Harsh financial reality means that newsrooms have fewer journalists struggling to produce more content than ever before around the clock. On the whole, journalists are younger and less experienced now than they were (just as social workers are), and they answer to editors who demand stories to be told succinctly and unambiguously. The presumption is that readers will drift away after a couple of hundred words, and that they want stories about people, not processes. This demands a simple narrative that does not lend itself to unpicking the complexities of a case involving multiple agencies. It requires a victim and somebody to blame. It requires grief, and it requires somebody calling for justice. Anything beyond that is unlikely to survive the first cut.
News organisations rarely send journalists to cover anything other than the highest profile court cases. Reporters are highly unlikely to attend inquests or family courts. All nuances are lost in the scramble to distil lengthy and complex serious case reviews to just two or three bullet points and soundbites. Few specialist correspondents have survived the newsroom cull, but even they are likely to be swept aside by crime or political reporters for the biggest stories of failings in social services. This means that coverage is in the hands of journalists who don’t know, or simply don’t care, how the system works.
It would be wrong to suggest that there ever was a golden age in which journalists and social workers saw themselves as kindred spirits. But there is no doubt that the gulf between the two sides is as wide as it ever has been. Some of this is down to the politics of austerity. We know that dwindling resources has a huge impact on the effectiveness of social services. Yet any attempt to invoke austerity as a factor when things go wrong invites opprobrium.
Digital media offers some respite. There is a proliferation of outlets for social workers to share their views and experience, from the Guardian’s professional networks to Facebook and Twitter. They can reach policy makers and commissioners of services and, occasionally, these stories spill over into the mainstream media. The challenge is to escape from the echo chamber to challenge public perceptions of social work.

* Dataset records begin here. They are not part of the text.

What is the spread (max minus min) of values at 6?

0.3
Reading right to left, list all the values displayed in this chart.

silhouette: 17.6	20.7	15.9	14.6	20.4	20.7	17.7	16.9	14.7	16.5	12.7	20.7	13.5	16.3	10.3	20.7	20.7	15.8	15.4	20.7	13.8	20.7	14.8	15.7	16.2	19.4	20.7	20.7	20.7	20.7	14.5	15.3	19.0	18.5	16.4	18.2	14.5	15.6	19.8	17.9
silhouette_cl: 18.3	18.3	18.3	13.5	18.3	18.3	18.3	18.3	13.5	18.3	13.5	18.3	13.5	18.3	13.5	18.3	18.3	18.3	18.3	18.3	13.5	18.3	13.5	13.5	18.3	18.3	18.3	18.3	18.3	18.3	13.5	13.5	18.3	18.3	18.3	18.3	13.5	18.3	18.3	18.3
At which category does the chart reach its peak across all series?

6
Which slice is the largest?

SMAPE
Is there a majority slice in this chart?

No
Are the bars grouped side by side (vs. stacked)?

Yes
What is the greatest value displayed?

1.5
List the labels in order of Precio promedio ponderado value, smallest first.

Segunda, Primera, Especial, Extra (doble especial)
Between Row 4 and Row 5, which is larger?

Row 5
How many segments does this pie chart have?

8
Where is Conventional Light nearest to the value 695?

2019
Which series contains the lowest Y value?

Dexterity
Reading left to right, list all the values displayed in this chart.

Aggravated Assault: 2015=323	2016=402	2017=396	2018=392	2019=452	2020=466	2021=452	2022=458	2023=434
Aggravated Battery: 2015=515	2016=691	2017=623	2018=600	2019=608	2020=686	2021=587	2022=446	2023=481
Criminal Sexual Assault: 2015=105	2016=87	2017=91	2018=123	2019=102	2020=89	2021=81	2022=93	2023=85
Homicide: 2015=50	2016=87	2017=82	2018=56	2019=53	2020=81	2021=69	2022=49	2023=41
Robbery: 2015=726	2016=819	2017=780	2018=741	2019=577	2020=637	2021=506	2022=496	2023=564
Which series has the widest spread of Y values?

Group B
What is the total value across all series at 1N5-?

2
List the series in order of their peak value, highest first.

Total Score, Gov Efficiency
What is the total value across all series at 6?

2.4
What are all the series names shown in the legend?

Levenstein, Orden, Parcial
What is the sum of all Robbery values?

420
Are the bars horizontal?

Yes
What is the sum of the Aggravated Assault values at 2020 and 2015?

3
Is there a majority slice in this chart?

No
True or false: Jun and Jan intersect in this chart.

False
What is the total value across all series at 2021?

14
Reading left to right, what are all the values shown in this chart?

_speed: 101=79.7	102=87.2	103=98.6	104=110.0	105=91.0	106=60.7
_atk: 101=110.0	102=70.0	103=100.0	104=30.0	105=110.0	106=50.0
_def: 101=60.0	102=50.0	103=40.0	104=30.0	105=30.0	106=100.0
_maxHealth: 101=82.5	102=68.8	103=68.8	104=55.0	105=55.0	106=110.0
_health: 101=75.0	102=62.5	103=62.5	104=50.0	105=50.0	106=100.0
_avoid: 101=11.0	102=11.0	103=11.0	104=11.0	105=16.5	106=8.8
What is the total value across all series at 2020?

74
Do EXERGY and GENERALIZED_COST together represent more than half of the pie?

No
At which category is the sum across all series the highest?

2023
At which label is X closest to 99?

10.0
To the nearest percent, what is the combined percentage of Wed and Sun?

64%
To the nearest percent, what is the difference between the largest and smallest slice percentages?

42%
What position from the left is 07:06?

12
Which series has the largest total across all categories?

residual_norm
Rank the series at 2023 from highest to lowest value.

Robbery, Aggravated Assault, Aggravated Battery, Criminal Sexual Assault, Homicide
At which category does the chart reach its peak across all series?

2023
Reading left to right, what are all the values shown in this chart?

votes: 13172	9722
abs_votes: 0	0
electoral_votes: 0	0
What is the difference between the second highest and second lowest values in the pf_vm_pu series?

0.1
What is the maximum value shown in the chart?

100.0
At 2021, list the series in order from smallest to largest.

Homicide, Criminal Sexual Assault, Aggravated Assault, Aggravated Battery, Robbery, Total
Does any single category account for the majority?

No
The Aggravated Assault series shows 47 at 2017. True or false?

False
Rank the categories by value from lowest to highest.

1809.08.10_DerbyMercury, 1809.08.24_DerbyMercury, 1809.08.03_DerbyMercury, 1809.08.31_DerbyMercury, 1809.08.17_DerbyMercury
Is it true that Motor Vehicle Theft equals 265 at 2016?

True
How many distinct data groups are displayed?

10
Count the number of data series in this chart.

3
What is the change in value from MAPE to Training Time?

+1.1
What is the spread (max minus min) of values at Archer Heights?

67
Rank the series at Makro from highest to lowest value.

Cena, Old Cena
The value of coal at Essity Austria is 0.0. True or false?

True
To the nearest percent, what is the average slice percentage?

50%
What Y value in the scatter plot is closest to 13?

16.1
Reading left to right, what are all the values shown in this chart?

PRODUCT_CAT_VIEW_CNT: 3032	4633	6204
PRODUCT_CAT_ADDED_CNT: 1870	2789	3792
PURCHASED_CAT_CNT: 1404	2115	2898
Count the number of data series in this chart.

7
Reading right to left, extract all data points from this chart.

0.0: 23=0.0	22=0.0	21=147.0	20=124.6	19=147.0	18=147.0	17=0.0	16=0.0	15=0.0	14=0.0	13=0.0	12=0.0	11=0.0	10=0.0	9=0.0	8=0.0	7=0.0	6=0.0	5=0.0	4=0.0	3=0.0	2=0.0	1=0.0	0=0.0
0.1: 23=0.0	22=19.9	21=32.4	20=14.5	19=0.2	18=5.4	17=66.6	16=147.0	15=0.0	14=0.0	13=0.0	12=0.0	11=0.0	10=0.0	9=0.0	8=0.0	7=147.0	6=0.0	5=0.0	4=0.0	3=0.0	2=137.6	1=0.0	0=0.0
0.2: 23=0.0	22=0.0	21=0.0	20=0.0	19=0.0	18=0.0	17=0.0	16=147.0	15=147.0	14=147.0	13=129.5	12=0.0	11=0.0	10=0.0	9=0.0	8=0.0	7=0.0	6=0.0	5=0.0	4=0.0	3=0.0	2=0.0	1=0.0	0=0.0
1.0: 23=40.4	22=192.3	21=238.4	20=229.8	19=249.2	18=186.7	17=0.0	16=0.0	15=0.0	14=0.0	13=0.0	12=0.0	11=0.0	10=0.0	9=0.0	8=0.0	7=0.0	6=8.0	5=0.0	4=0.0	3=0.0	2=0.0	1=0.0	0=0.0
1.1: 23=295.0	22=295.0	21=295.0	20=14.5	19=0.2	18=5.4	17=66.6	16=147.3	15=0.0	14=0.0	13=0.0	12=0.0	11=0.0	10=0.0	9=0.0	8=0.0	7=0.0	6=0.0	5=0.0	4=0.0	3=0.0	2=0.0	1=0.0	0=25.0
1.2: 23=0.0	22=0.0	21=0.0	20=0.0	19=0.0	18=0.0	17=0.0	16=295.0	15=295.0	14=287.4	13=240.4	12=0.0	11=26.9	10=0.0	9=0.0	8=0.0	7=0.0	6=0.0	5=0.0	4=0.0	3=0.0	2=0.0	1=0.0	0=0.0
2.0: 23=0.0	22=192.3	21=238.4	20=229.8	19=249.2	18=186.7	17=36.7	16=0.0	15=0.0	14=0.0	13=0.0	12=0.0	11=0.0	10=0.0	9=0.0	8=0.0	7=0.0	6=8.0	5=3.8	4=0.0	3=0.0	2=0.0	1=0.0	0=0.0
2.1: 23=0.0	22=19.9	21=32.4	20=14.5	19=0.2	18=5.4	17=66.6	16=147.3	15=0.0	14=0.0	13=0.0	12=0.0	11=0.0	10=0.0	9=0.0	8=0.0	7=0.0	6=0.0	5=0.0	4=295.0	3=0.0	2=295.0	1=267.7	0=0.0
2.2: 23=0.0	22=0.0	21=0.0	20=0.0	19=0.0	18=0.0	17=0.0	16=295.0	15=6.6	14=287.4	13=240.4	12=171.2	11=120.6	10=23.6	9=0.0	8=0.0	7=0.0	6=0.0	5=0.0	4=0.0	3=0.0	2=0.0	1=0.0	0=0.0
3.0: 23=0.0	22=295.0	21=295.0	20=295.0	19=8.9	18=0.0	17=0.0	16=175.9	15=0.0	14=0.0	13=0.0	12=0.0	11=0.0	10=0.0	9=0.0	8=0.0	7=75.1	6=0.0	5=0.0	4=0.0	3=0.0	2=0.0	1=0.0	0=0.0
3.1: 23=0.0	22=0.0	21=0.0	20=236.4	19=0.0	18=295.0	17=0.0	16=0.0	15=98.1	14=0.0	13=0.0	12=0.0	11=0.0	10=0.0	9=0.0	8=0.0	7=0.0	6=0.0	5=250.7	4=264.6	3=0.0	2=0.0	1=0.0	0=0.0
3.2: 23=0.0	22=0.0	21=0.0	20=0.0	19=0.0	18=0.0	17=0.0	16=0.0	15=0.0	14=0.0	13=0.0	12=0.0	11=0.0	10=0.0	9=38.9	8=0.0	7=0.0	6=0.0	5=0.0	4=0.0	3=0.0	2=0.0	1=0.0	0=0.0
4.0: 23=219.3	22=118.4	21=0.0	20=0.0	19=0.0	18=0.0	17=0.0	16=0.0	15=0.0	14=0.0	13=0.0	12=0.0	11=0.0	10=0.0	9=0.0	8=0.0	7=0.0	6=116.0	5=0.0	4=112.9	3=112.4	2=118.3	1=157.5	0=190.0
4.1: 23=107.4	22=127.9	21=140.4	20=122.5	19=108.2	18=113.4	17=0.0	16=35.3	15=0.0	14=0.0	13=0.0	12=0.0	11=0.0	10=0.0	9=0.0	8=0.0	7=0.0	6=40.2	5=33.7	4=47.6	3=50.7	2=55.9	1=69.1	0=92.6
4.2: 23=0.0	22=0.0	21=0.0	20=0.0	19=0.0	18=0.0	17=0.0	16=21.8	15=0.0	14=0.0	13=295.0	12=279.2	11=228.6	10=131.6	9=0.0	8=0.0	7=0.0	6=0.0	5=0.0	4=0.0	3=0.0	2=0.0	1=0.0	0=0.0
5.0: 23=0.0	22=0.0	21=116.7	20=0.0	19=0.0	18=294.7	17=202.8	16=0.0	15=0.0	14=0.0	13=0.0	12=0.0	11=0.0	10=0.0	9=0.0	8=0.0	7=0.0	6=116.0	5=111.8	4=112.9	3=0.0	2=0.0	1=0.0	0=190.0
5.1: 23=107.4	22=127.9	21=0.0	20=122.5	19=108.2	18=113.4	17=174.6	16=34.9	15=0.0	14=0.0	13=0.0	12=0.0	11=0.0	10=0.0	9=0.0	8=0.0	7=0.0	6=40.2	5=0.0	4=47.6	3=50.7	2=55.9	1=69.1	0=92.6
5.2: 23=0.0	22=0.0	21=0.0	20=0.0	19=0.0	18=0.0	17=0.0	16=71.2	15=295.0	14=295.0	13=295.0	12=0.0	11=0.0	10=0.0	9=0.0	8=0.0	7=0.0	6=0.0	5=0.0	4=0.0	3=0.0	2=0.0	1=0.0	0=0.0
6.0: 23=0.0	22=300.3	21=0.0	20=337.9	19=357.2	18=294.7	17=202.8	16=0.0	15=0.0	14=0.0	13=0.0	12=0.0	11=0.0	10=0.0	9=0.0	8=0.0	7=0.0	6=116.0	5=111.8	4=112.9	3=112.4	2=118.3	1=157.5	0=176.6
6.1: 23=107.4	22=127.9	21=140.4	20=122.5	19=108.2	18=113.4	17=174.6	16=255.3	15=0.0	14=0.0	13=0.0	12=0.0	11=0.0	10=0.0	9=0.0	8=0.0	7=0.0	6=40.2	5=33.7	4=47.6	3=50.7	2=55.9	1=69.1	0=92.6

Are social work and the media a hopeless case in 2017 and the age of post truth? It certainly feels like a long way back. But it matters, profoundly, because without public support there can be no meaningful, lasting change. Individual social workers have a role to play in challenging the narrative by celebrating their successes as publicly and as widely as possible. They can exert pressure on managers to be less defensive and show pride in the achievements of social work. Much of what social workers do doesn’t get talked about because, ironically, it is taken for granted. In the end, it is about open, confident and inclusive leadership to engage with the media on equal terms.